One solution to this is to automatically fade out NPC ragdolls after a short period of time has elapsed. This retains the satisfying physics interactions players have grown used to (e.g. watching a zombie's corpse fall off a nearby cliff after relentlessly smacking it in the face with a crowbar) while providing a nice performance boost and keeping the world clean of dead bodies. It also happens to be very easy to implement with source code access.

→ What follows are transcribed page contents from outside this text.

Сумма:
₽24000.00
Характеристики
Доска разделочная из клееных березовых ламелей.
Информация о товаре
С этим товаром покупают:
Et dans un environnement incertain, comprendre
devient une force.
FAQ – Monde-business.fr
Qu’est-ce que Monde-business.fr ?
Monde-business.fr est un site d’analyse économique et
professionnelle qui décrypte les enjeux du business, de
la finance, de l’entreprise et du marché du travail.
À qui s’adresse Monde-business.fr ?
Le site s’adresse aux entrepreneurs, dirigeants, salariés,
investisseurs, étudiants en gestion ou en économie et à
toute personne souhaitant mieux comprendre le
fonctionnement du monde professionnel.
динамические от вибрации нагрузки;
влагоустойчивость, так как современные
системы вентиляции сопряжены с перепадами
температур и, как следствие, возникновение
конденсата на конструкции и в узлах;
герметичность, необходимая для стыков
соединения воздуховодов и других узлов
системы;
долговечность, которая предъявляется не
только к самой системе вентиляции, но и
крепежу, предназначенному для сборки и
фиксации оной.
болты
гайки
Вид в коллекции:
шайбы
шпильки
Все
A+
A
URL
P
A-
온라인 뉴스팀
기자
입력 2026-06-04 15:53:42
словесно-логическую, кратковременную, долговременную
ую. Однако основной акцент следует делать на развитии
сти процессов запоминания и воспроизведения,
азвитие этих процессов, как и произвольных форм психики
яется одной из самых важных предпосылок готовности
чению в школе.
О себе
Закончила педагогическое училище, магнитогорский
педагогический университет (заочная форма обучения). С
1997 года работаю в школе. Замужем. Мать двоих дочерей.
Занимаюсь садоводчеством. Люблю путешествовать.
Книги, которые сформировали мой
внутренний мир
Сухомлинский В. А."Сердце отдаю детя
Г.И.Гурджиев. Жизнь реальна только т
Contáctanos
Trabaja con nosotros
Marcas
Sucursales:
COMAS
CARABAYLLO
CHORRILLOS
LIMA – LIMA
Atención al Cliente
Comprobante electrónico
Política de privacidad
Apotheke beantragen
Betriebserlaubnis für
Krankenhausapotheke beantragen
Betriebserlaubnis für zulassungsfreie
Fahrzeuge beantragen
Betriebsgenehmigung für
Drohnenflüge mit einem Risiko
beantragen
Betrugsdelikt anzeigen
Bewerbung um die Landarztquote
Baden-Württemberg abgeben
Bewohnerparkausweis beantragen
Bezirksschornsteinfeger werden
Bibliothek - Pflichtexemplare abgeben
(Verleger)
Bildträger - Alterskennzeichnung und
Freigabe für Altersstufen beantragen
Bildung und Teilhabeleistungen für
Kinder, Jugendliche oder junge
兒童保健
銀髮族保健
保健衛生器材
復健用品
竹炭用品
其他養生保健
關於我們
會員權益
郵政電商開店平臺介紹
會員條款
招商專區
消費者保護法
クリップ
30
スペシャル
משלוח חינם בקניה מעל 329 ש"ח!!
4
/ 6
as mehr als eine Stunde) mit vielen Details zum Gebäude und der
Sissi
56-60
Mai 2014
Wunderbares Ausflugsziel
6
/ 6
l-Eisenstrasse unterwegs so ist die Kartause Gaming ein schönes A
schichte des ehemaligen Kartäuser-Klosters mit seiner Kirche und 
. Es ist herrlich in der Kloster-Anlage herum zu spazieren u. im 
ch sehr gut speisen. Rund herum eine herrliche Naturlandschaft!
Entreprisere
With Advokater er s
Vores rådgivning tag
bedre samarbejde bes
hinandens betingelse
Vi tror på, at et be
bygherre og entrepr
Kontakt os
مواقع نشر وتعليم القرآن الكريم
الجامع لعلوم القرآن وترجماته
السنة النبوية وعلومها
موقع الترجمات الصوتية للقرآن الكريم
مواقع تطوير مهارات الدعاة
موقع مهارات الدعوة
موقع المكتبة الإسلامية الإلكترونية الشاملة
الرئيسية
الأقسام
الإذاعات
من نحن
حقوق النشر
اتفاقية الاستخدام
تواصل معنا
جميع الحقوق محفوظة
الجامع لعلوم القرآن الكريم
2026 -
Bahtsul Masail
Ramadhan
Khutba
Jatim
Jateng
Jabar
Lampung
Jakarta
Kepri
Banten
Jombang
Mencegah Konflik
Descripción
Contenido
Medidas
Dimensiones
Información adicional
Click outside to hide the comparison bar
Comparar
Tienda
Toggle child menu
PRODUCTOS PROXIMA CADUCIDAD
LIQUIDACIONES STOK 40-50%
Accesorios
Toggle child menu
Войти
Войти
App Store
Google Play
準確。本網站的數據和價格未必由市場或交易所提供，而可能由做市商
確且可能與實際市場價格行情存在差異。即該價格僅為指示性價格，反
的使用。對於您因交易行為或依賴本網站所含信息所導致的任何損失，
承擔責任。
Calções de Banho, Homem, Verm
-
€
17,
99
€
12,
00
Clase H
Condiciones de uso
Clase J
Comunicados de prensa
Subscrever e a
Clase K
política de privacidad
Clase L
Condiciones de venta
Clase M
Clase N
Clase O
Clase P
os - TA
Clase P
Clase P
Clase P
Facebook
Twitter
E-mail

Note:This will actually end up changing the behavior of all client-based ragdolls, not just NPC ragdolls.

Getting Started

The following files will be modified, so open them up now to save you some time:

  • c_baseanimating.cpp
  • c_baseanimating.h

By default, both of these files can be found in your relative game/client folder.

Implementation

Firstly, we'll need a variable for handling when to actually start fading out our NPC's ragdoll. To do this, we start by defining that variable, a float, in the C_ClientRagdoll class, so search for "class C_ClientRagdoll : public C_BaseAnimating, public IPVSNotify" (no quotes) in c_baseanimating.h and add the following at the end of the section denoted "private:", but before the terminating "};"

float m_flFadeOutDelay;


We're also going to want to define a default value for our float variable. This could be done using ConVars for customization purposes, but given the nature of this feature, declaring a constant works here too, so under where "RUN_SPEED_ESTIMATE_SQR" is defined in c_baseanimating.cpp, add the following:

const float RAGDOLL_FADE_OUT_DELAY = 3.0f;


Now that we have a basic framework, it's time to put it to use. The proposed solution involves counting down the moment an NPC dies and its ragdoll spawns, so at the end of the C_ClientRagdoll's constructor (search for "C_ClientRagdoll::C_ClientRagdoll( bool bRestoring )" in c_baseanimating.cpp, without the quotes), add the following:

m_flFadeOutDelay = gpGlobals->curtime + RAGDOLL_FADE_OUT_DELAY;


We're also going to need to define what happens when we're finished counting down, so search for "void C_ClientRagdoll::ClientThink( void )" in c_baseanimating.cpp and add the following right before "FadeOut();"

if ( gpGlobals->curtime >= m_flFadeOutDelay )
	SUB_Remove();


Believe it or not, that's all there is to it! You're done.

Conclusion

Assuming you've followed the implementation steps from start to finish, you may now go ahead and compile your modification. From now on, when NPCs die, their dead bodies should begin to fade away after the amount of time in seconds defined by RAGDOLL_FADE_OUT_DELAY in c_baseanimating.cpp has elapsed since the NPC's death. You may adjust this constant and change it to whatever you'd like to fit the needs of your project.


Tips:

  • When the super physgun (Blue Gravitygun) is used in npc-enabled servers, the resulting ragdoll is shared with the server and the client, causing lag. Ragdoll cleanup may combat this effect.